В силу этих обстоятельств Царицын был сдан без серьезных боев.

Многие рабочие и служащие Царицына, опасаясь репрессий со стороны белогвардейцев, бросали на ходу свои фабрики и заводы и вместе с семьями уходили из города. На север, вдоль Волги, и на восток, за Волгу, потянулся поток беженцев.

В Царицыне были брошены несколько бронепоездов при полном и исправном вооружении. Лишь в некоторых [214] бронепоездах по инициативе бойцов были изъяты замки артиллерийских орудий.

Узнав об отходе стрелковых частей из-под Царицына и о том, что этим отходом по существу никто не руководит, мы вынуждены были выделить специальные отряды заграждения, приказав им задерживать всех бегущих с фронта, как отдельных бойцов, так и подразделения, останавливать обозы и возвращать их в свои части. Эта мера многих привела в чувство. Прежде всего она дала знать бойцам и командирам стрелковых частей, что Конный корпус никуда не ушел и в случае тяжелого положения придет на помощь своей пехоте. Весть о том, что наш корпус действует на правом фланге, быстро облетела все части армии. Бойцы, даже те, которые были уже давно в тылу и которых отряды заграждения не могли задержать, стали возвращаться в свои части. Артиллерия стрелковых частей потянулась к нам, так как в создавшейся обстановке только Конный корпус был способен прикрыть ее. За два дня отступления от Царицына в расположении корпуса сосредоточилась почти вся артиллерия стрелковых дивизий 10-й армии.

В результате принятых мер отход всех стрелковых дивизий: 32-й, 37-й, 39-й, Коммунистической, Отдельной кавалерийской бригады Курышко и сводной бригады Жлобы был приостановлен.

После этого было созвано совещание командиров и комиссаров стрелковых полков, бригад и дивизий совместно с командирами и политработниками Конного корпуса, на котором мною была дана следующая характеристика создавшегося положения: беспорядочное отступление ведет к развалу армии; некоторые стрелковые части и соединения находятся уже на грани разложения, однако есть еще возможность предотвратить катастрофу — все зависит от самих бойцов и главным образом от командиров и политработников, которые должны разъяснить всем, что если мы и вынуждена отходить, то отходить следует с боями и организованно.

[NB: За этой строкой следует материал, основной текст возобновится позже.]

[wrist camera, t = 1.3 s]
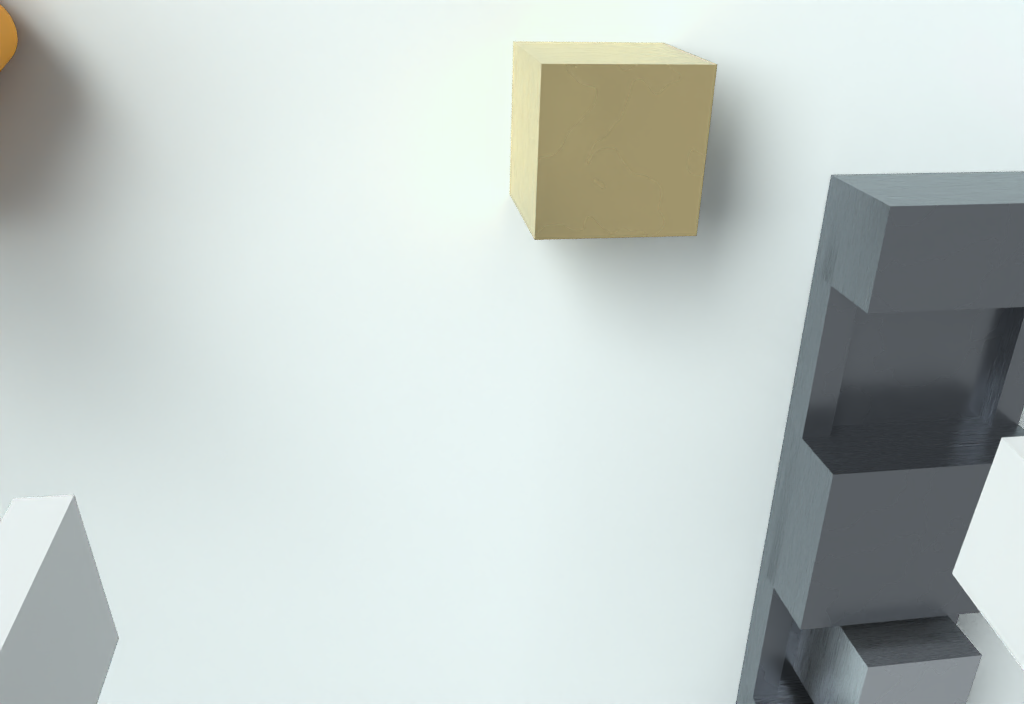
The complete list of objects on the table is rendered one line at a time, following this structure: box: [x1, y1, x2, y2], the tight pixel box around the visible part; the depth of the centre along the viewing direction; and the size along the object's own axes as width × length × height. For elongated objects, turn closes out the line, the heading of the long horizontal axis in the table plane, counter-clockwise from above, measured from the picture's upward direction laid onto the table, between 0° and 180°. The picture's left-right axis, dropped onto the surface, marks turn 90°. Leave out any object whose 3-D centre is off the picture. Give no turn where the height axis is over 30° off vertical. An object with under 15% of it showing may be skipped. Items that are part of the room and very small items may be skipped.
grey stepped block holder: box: [736, 172, 1024, 704], centre depth 37 cm, size 28×10×4 cm, turn 179°
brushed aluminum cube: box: [793, 615, 982, 704], centre depth 39 cm, size 5×5×5 cm
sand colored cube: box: [510, 42, 717, 240], centre depth 28 cm, size 5×5×5 cm
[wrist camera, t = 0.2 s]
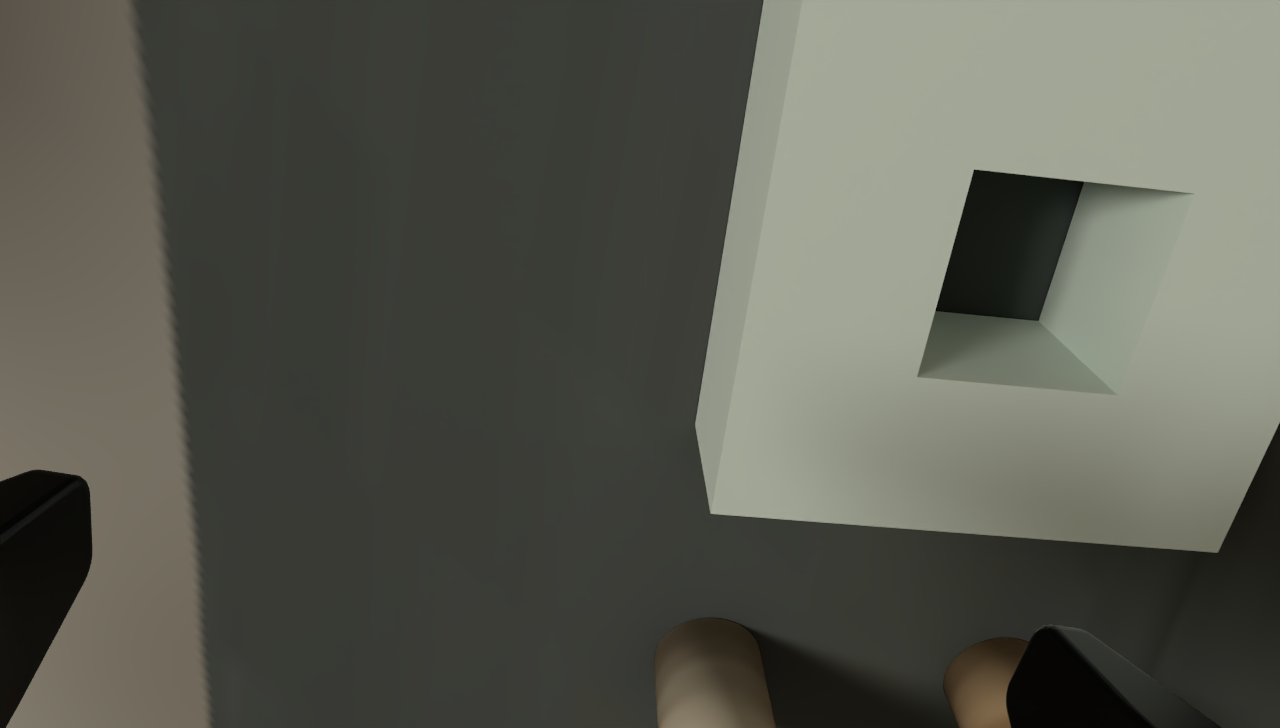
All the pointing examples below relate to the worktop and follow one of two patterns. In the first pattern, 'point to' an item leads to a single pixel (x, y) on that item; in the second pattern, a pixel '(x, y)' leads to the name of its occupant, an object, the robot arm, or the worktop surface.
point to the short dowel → (983, 682)
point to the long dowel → (711, 677)
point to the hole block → (993, 346)
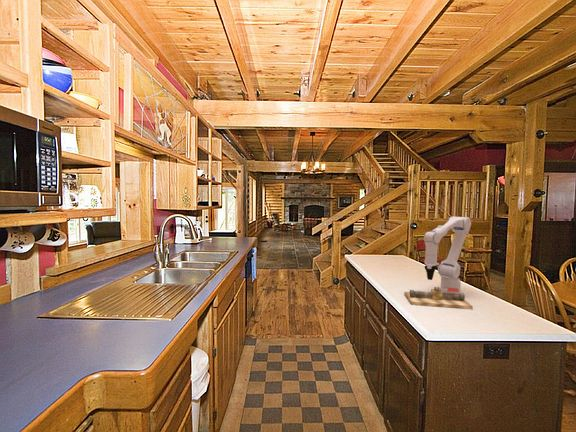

На востоке Красная Армия разгромила Колчака и оттуда идет к нам на помощь; 8-я и 9-я армии сражаются с противником, и если мы сейчас не имеем с ними соприкосновения, то лишь потому, что временно произошел разрыв между флангами армий.

Затем выступил комиссар корпуса А. А. Кивгела. [215]

Когда он сказал, что Красная Армия разгромит Деникина, так же как и Краснова, кто-то крикнул с места:

— То же и мы все думаем!

По выступлениям, репликам с места и выражениям лиц присутствующих можно было определить, что оснований для паники нет.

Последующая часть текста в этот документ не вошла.